• **AIM OF THE TASK**
Reproduce every record below exactly as written, leaving out any pictures.

---+---

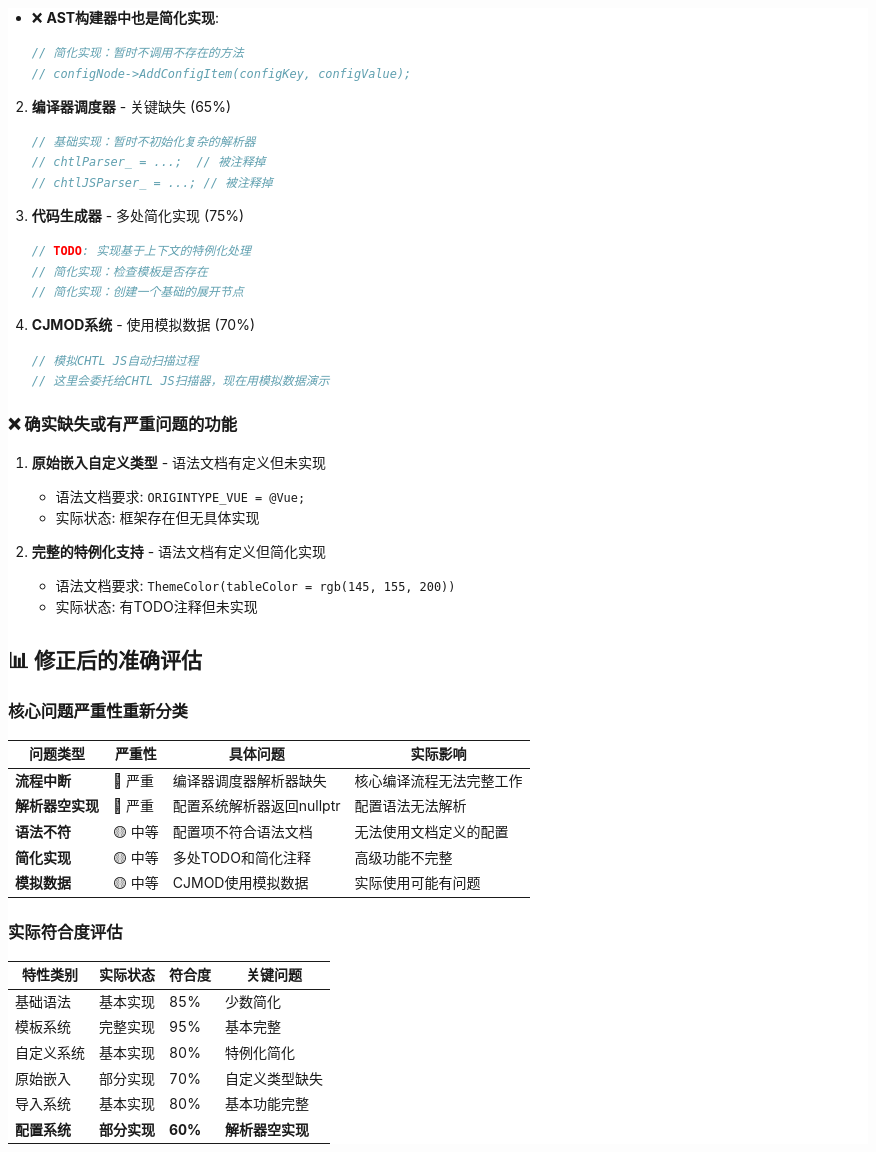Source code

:    - ❌ **AST构建器中也是简化实现**:
     ```cpp
     // 简化实现：暂时不调用不存在的方法
     // configNode->AddConfigItem(configKey, configValue);
     ```

2. **编译器调度器** - 关键缺失 (65%)
   ```cpp
   // 基础实现：暂时不初始化复杂的解析器
   // chtlParser_ = ...;  // 被注释掉
   // chtlJSParser_ = ...; // 被注释掉
   ```

3. **代码生成器** - 多处简化实现 (75%)
   ```cpp
   // TODO: 实现基于上下文的特例化处理
   // 简化实现：检查模板是否存在
   // 简化实现：创建一个基础的展开节点
   ```

4. **CJMOD系统** - 使用模拟数据 (70%)
   ```cpp
   // 模拟CHTL JS自动扫描过程
   // 这里会委托给CHTL JS扫描器，现在用模拟数据演示
   ```

### ❌ **确实缺失或有严重问题的功能**

1. **原始嵌入自定义类型** - 语法文档有定义但未实现
   - 语法文档要求: `ORIGINTYPE_VUE = @Vue;`
   - 实际状态: 框架存在但无具体实现

2. **完整的特例化支持** - 语法文档有定义但简化实现
   - 语法文档要求: `ThemeColor(tableColor = rgb(145, 155, 200))`
   - 实际状态: 有TODO注释但未实现

## 📊 修正后的准确评估

### 核心问题严重性重新分类

| 问题类型 | 严重性 | 具体问题 | 实际影响 |
|----------|--------|----------|----------|
| **流程中断** | 🔴 严重 | 编译器调度器解析器缺失 | 核心编译流程无法完整工作 |
| **解析器空实现** | 🔴 严重 | 配置系统解析器返回nullptr | 配置语法无法解析 |
| **语法不符** | 🟡 中等 | 配置项不符合语法文档 | 无法使用文档定义的配置 |
| **简化实现** | 🟡 中等 | 多处TODO和简化注释 | 高级功能不完整 |
| **模拟数据** | 🟡 中等 | CJMOD使用模拟数据 | 实际使用可能有问题 |

### 实际符合度评估

| 特性类别 | 实际状态 | 符合度 | 关键问题 |
|----------|----------|--------|----------|
| 基础语法 | 基本实现 | 85% | 少数简化 |
| 模板系统 | 完整实现 | 95% | 基本完整 |
| 自定义系统 | 基本实现 | 80% | 特例化简化 |
| 原始嵌入 | 部分实现 | 70% | 自定义类型缺失 |
| 导入系统 | 基本实现 | 80% | 基本功能完整 |
| **配置系统** | **部分实现** | **60%** | **解析器空实现** |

---+---

• **TASK RESULT**
Source code

:    - ❌ **AST构建器中也是简化实现**:
     ```cpp
     // 简化实现：暂时不调用不存在的方法
     // configNode->AddConfigItem(configKey, configValue);
     ```

2. **编译器调度器** - 关键缺失 (65%)
   ```cpp
   // 基础实现：暂时不初始化复杂的解析器
   // chtlParser_ = ...;  // 被注释掉
   // chtlJSParser_ = ...; // 被注释掉
   ```

3. **代码生成器** - 多处简化实现 (75%)
   ```cpp
   // TODO: 实现基于上下文的特例化处理
   // 简化实现：检查模板是否存在
   // 简化实现：创建一个基础的展开节点
   ```

4. **CJMOD系统** - 使用模拟数据 (70%)
   ```cpp
   // 模拟CHTL JS自动扫描过程
   // 这里会委托给CHTL JS扫描器，现在用模拟数据演示
   ```

### ❌ **确实缺失或有严重问题的功能**

1. **原始嵌入自定义类型** - 语法文档有定义但未实现
   - 语法文档要求: `ORIGINTYPE_VUE = @Vue;`
   - 实际状态: 框架存在但无具体实现

2. **完整的特例化支持** - 语法文档有定义但简化实现
   - 语法文档要求: `ThemeColor(tableColor = rgb(145, 155, 200))`
   - 实际状态: 有TODO注释但未实现

## 📊 修正后的准确评估

### 核心问题严重性重新分类

| 问题类型 | 严重性 | 具体问题 | 实际影响 |
|----------|--------|----------|----------|
| **流程中断** | 🔴 严重 | 编译器调度器解析器缺失 | 核心编译流程无法完整工作 |
| **解析器空实现** | 🔴 严重 | 配置系统解析器返回nullptr | 配置语法无法解析 |
| **语法不符** | 🟡 中等 | 配置项不符合语法文档 | 无法使用文档定义的配置 |
| **简化实现** | 🟡 中等 | 多处TODO和简化注释 | 高级功能不完整 |
| **模拟数据** | 🟡 中等 | CJMOD使用模拟数据 | 实际使用可能有问题 |

### 实际符合度评估

| 特性类别 | 实际状态 | 符合度 | 关键问题 |
|----------|----------|--------|----------|
| 基础语法 | 基本实现 | 85% | 少数简化 |
| 模板系统 | 完整实现 | 95% | 基本完整 |
| 自定义系统 | 基本实现 | 80% | 特例化简化 |
| 原始嵌入 | 部分实现 | 70% | 自定义类型缺失 |
| 导入系统 | 基本实现 | 80% | 基本功能完整 |
| **配置系统** | **部分实现** | **60%** | **解析器空实现** |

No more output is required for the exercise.